Cortisol should peak in the morning and steadily decrease throughout the day, so that by bedtime, your body is ready for sleep. Unfortunately for most of us, we consume nothing but sugar in the form of refined carbs (bread, pasta, cereal, chips, crackers, “healthy” bars). We must eat constantly to pick up after the crash, and our blood sugar is going up and down, keeping cortisol on tap as a result. Add in a busy lifestyle, work drama, relationship issues, tragedies, changes…and it is one giant recipe for overall inflammation.

This isn’t an adult-only issue. Our kids are more stressed out than ever before, and that bowl of cereal in the morning is doing way more harm than good in the long run. I saw it with my middle school students who couldn’t remain focused from class to class. It is an EPIDEMIC, and monitoring screen time isn’t enough. It doesn’t even scratch the surface.

My tips?

  • Reduce caffeine intake. Drink caffeine in the morning, when cortisol is supposed to be higher naturally. Stop drinking it in the afternoon or evening.

  • Consume complex carbs and a LOT of veggies. Complex carbs like whole grains, brown rice, quinoa, buckwheat, amaranth all contain fiber to slow down the release of glucose into the bloodstream. Veggies also contain fiber and plenty of phytonutrients to keep inflammation in check.

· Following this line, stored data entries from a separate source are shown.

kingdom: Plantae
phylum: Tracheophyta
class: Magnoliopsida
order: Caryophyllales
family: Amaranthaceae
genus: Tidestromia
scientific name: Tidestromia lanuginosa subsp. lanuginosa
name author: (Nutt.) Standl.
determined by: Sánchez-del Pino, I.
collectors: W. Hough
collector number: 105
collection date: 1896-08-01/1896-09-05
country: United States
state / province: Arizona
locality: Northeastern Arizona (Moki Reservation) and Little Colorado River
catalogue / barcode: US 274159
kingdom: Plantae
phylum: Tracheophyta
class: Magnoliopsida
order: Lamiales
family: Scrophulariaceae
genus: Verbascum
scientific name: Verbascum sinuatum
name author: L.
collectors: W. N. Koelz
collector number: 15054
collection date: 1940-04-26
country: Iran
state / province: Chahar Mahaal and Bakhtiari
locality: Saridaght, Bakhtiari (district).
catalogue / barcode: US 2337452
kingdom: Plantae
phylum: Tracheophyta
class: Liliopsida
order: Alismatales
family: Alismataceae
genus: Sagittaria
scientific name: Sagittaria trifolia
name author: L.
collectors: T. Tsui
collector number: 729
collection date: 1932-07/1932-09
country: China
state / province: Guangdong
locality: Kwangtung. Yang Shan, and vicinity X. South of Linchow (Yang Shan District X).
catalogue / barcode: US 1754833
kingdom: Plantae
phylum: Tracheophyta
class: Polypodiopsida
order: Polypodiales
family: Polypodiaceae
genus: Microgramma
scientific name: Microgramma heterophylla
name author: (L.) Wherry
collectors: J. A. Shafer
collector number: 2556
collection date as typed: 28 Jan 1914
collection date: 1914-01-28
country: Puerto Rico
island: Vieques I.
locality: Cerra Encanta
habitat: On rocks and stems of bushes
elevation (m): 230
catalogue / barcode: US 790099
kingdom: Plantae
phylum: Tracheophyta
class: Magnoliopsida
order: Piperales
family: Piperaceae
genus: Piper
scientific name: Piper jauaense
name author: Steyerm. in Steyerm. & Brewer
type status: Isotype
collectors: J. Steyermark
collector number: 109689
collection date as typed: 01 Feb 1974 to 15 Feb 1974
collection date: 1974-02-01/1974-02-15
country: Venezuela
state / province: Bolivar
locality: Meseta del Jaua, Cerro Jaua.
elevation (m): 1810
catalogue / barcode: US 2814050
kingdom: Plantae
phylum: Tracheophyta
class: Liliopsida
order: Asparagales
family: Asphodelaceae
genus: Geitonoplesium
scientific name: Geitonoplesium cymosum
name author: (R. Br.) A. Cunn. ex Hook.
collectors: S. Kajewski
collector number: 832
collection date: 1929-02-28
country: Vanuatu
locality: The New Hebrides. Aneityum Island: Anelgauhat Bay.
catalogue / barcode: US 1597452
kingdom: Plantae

  • Load up on omega 3s and healthy fats. Most Americans take in waaaay too many omega 6s and many of us grew up on processed vegetable oils and margarine, which are extremely inflammatory. By adding in healthy fats like olive oil, avocado oil, coconut oil, grass fed butter, ghee, and fatty fish, you decrease inflammation.

  • At every meal, try to include a protein, fat, fiber and leafy greens to really stay full and keep blood sugar from getting all wacky. I’ve found this formula to keep me from snacking like crazy throughout the day. When I fuel my body with the right things, I’m not reaching for snacks to pick me up – and my body can slow down the release of insulin and reset hunger hormones.

  • If you need extra support and struggle with willpower, supplement with chromium and alpha lipoic acid. Both can improve blood sugar. I take this formula and it really makes a difference in my mental clarity and digestion, thanks to the prebiotic (that also helps with blood sugar).

Blood sugar, inflammation, and gut health are at the root of just about every preventable chronic illness there is…but the key word there is PREVENTABLE. Get off the blood sugar roller coaster, be nice to your cortisol, and you will reap the benefits. Life is too short to be miserable. I want to nourish my body to live a flourishing life.